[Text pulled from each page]

○ ○ ○

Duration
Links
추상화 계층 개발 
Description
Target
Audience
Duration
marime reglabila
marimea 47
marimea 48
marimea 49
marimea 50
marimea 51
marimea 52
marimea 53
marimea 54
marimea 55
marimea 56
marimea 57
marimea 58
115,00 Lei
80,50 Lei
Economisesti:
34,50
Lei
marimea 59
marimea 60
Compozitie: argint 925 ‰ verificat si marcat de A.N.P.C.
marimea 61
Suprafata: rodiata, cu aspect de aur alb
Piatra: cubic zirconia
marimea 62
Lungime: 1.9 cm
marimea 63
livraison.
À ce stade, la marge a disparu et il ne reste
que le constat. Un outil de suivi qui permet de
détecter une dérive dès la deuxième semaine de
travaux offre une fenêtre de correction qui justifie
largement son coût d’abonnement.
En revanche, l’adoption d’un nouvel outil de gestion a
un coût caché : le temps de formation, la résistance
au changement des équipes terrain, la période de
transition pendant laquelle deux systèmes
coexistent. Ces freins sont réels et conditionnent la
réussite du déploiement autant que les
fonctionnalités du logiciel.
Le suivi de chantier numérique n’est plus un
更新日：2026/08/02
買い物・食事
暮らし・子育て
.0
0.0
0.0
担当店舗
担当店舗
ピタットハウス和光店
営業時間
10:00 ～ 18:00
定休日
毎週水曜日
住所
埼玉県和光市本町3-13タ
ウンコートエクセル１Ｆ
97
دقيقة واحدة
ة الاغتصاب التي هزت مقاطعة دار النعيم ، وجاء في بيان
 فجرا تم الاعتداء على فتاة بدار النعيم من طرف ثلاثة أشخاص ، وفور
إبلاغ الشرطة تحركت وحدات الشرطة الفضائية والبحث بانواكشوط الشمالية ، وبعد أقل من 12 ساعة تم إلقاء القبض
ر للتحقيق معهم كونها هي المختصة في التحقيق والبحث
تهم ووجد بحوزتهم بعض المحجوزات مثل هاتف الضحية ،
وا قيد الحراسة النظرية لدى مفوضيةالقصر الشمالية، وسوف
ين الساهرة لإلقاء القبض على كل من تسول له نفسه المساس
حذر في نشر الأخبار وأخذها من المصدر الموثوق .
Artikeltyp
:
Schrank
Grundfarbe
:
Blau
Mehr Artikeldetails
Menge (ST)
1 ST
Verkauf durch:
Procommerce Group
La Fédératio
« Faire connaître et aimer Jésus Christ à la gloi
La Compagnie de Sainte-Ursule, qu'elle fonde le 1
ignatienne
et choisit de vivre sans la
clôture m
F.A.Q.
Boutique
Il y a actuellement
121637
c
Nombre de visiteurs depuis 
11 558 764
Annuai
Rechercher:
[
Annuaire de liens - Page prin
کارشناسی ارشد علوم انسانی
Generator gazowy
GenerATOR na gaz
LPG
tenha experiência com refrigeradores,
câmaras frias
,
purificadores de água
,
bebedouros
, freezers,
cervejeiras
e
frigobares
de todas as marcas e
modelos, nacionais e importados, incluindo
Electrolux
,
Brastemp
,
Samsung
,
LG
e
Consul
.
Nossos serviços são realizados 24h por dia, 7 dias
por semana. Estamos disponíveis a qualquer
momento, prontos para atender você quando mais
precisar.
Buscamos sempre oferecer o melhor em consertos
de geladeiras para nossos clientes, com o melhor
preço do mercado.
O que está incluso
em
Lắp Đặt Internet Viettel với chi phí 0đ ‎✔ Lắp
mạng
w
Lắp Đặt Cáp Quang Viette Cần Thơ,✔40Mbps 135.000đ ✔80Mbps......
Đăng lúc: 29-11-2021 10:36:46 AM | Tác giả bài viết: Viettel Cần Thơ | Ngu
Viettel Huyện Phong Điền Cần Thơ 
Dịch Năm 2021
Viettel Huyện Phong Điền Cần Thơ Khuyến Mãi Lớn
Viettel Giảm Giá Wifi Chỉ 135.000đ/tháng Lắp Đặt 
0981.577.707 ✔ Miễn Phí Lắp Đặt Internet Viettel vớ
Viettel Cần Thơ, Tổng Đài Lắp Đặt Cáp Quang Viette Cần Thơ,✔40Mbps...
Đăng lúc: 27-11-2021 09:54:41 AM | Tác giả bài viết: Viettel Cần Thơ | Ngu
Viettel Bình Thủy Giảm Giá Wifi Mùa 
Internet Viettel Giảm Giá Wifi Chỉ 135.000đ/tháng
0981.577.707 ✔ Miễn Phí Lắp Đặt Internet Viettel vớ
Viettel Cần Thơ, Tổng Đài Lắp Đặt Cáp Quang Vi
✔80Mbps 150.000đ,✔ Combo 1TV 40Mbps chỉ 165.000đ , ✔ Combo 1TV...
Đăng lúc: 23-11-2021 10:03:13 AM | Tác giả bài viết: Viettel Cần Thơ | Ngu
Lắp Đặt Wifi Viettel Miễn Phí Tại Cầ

○ ○ ○

» **Task to complete**
Return the lines word for word, starting at the first line and ending at the line that contains "largement son coût d’abonnement.", with both included.

» **Exercise output**
Duration
Links
추상화 계층 개발 
Description
Target
Audience
Duration
marime reglabila
marimea 47
marimea 48
marimea 49
marimea 50
marimea 51
marimea 52
marimea 53
marimea 54
marimea 55
marimea 56
marimea 57
marimea 58
115,00 Lei
80,50 Lei
Economisesti:
34,50
Lei
marimea 59
marimea 60
Compozitie: argint 925 ‰ verificat si marcat de A.N.P.C.
marimea 61
Suprafata: rodiata, cu aspect de aur alb
Piatra: cubic zirconia
marimea 62
Lungime: 1.9 cm
marimea 63
livraison.
À ce stade, la marge a disparu et il ne reste
que le constat. Un outil de suivi qui permet de
détecter une dérive dès la deuxième semaine de
travaux offre une fenêtre de correction qui justifie
largement son coût d’abonnement.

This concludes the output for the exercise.